EXERCISE INPUT below:

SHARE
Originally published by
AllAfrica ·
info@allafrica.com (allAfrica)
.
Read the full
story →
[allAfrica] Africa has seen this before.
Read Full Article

End of EXERCISE INPUT.
EXERCISE INPUT below:

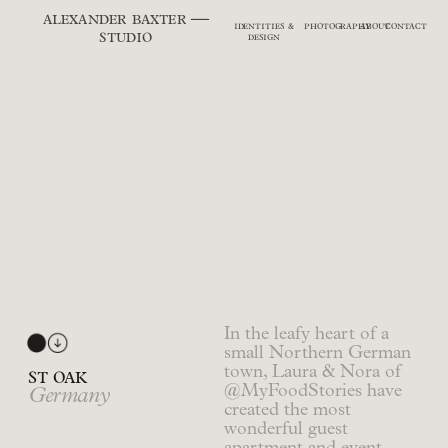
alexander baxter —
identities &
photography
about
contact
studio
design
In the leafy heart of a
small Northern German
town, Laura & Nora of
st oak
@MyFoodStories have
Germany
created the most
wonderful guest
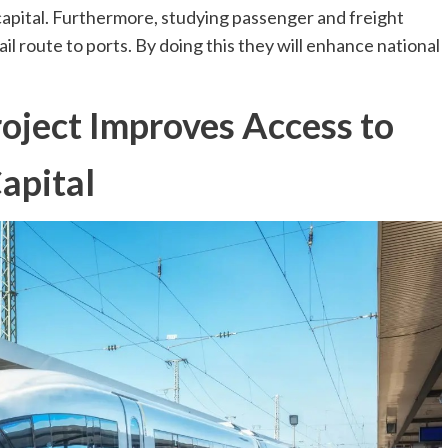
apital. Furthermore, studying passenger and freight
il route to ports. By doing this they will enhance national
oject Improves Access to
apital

End of EXERCISE INPUT.

**YOUR OBJECTIVE**. Look through the entries above and report each line where the string "apital" occurs.

**ANSWER SPACE**.
apital. Furthermore, studying passenger and freight
apital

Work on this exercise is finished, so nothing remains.